• YOUR INSTRUCTIONS: Your task is to repeat exactly the lines below between the line holding "Mt Pelerin stessa" and the line holding "Raja Grafindo Persada.", inclusive, and only those.

[ENTRIES PROVIDED — start]

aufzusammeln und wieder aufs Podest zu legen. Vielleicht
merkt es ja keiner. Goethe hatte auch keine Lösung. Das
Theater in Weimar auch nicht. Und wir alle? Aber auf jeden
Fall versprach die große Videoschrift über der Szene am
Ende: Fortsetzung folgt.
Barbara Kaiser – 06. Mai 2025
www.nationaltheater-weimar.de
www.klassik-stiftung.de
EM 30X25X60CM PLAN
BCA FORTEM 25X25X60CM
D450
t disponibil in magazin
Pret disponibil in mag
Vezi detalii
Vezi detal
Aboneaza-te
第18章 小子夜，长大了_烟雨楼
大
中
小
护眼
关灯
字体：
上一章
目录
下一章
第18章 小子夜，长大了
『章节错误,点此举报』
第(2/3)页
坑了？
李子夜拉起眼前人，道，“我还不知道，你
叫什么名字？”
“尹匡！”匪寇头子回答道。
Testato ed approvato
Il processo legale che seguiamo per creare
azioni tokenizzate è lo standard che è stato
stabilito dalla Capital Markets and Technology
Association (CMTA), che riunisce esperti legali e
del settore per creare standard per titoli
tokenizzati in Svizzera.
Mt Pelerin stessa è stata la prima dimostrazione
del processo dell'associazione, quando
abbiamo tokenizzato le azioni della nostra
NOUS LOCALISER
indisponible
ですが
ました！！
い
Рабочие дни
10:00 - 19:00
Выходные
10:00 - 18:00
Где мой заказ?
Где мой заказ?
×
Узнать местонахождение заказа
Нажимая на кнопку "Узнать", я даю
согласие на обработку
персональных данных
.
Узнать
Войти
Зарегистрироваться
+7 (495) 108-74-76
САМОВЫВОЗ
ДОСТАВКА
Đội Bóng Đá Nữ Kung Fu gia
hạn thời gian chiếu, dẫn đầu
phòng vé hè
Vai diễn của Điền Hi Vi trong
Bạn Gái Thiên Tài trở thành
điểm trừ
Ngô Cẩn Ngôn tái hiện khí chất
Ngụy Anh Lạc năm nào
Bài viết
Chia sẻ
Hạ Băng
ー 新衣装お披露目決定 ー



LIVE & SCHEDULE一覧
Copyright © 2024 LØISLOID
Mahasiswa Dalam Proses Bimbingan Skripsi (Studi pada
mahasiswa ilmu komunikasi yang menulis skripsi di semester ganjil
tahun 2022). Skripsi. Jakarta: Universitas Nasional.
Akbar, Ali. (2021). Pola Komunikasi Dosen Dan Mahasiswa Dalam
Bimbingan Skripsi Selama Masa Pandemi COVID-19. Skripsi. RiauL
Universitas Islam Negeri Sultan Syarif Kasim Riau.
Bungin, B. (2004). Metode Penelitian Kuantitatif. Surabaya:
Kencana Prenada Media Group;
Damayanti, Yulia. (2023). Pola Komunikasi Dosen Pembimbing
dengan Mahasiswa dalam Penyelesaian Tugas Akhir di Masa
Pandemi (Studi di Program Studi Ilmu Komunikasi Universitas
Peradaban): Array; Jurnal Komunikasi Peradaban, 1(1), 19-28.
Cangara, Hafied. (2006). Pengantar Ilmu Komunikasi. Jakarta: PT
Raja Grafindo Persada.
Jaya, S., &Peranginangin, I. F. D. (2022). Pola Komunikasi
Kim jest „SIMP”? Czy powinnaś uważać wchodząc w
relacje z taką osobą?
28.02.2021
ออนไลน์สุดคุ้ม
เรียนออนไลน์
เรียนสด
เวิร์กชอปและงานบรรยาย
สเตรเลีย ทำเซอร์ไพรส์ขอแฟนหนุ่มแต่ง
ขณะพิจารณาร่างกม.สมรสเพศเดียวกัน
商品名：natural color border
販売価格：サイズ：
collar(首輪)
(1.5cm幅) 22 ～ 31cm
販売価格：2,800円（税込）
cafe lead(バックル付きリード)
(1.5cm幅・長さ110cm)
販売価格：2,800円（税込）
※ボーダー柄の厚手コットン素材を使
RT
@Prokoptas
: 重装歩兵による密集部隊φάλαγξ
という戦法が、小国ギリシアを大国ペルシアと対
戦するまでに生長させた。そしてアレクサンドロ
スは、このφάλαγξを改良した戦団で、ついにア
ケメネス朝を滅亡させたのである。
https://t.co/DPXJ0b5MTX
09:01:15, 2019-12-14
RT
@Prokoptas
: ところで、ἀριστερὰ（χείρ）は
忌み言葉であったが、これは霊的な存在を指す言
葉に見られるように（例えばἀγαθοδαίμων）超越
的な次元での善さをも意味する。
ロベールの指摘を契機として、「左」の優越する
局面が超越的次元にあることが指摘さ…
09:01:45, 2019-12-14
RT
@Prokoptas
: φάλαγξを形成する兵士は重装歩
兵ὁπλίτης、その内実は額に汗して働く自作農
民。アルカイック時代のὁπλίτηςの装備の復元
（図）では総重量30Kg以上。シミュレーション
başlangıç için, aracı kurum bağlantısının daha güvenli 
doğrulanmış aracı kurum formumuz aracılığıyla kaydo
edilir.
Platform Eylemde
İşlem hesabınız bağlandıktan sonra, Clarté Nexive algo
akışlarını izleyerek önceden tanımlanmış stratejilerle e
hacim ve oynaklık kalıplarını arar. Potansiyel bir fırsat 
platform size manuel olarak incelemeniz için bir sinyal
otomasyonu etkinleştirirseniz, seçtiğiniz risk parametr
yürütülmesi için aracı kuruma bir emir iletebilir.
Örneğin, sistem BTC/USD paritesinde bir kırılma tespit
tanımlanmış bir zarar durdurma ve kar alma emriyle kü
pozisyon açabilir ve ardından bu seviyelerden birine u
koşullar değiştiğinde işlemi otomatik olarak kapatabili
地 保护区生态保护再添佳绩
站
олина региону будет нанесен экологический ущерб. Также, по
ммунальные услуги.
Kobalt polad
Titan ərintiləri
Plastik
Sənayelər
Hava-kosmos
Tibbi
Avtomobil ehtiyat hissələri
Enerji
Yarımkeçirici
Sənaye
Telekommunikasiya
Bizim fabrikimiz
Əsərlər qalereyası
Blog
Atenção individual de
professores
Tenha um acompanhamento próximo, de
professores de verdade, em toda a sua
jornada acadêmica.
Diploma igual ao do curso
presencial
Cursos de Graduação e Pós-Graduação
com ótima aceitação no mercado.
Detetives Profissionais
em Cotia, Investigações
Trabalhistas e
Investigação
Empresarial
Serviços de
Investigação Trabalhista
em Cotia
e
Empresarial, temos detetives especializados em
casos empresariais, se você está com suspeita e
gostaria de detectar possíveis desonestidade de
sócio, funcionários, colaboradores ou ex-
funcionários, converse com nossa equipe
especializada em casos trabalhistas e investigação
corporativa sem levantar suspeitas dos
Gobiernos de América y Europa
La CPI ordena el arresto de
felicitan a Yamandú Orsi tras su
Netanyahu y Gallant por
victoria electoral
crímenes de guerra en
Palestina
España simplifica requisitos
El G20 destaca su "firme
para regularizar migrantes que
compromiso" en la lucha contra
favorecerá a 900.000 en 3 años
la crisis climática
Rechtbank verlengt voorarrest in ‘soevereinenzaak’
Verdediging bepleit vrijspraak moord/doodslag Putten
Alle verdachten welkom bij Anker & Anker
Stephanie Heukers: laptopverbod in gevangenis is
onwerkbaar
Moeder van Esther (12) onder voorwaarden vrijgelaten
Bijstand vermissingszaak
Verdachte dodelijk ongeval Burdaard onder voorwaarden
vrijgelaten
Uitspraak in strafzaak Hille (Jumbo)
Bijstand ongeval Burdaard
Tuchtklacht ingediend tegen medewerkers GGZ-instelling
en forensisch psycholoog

[ENTRIES PROVIDED — finish]

• EXPECTED OUTPUT:
Mt Pelerin stessa è stata la prima dimostrazione
del processo dell'associazione, quando
abbiamo tokenizzato le azioni della nostra
NOUS LOCALISER
indisponible
ですが
ました！！
い
Рабочие дни
10:00 - 19:00
Выходные
10:00 - 18:00
Где мой заказ?
Где мой заказ?
×
Узнать местонахождение заказа
Нажимая на кнопку "Узнать", я даю
согласие на обработку
персональных данных
.
Узнать
Войти
Зарегистрироваться
+7 (495) 108-74-76
САМОВЫВОЗ
ДОСТАВКА
Đội Bóng Đá Nữ Kung Fu gia
hạn thời gian chiếu, dẫn đầu
phòng vé hè
Vai diễn của Điền Hi Vi trong
Bạn Gái Thiên Tài trở thành
điểm trừ
Ngô Cẩn Ngôn tái hiện khí chất
Ngụy Anh Lạc năm nào
Bài viết
Chia sẻ
Hạ Băng
ー 新衣装お披露目決定 ー



LIVE & SCHEDULE一覧
Copyright © 2024 LØISLOID
Mahasiswa Dalam Proses Bimbingan Skripsi (Studi pada
mahasiswa ilmu komunikasi yang menulis skripsi di semester ganjil
tahun 2022). Skripsi. Jakarta: Universitas Nasional.
Akbar, Ali. (2021). Pola Komunikasi Dosen Dan Mahasiswa Dalam
Bimbingan Skripsi Selama Masa Pandemi COVID-19. Skripsi. RiauL
Universitas Islam Negeri Sultan Syarif Kasim Riau.
Bungin, B. (2004). Metode Penelitian Kuantitatif. Surabaya:
Kencana Prenada Media Group;
Damayanti, Yulia. (2023). Pola Komunikasi Dosen Pembimbing
dengan Mahasiswa dalam Penyelesaian Tugas Akhir di Masa
Pandemi (Studi di Program Studi Ilmu Komunikasi Universitas
Peradaban): Array; Jurnal Komunikasi Peradaban, 1(1), 19-28.
Cangara, Hafied. (2006). Pengantar Ilmu Komunikasi. Jakarta: PT
Raja Grafindo Persada.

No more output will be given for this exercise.